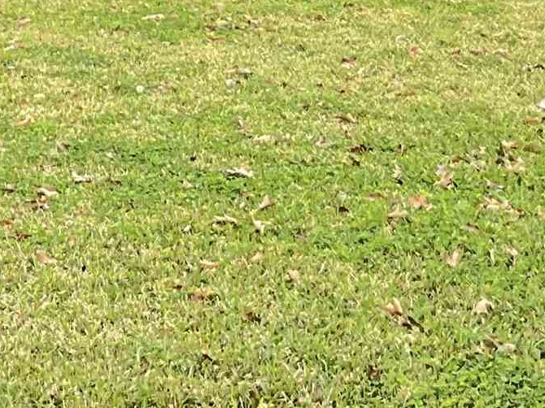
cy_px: -355
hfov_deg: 14.6
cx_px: -22
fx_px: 2093
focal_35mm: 133
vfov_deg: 10.4
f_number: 1.8
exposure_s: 1/120
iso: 25
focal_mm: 3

####

§ TASK DESCRIPTION
What is wanted is a word-for-word restatement of the entries, without their images.

§ TASK RESPONSE
cy_px: -355
hfov_deg: 14.6
cx_px: -22
fx_px: 2093
focal_35mm: 133
vfov_deg: 10.4
f_number: 1.8
exposure_s: 1/120
iso: 25
focal_mm: 3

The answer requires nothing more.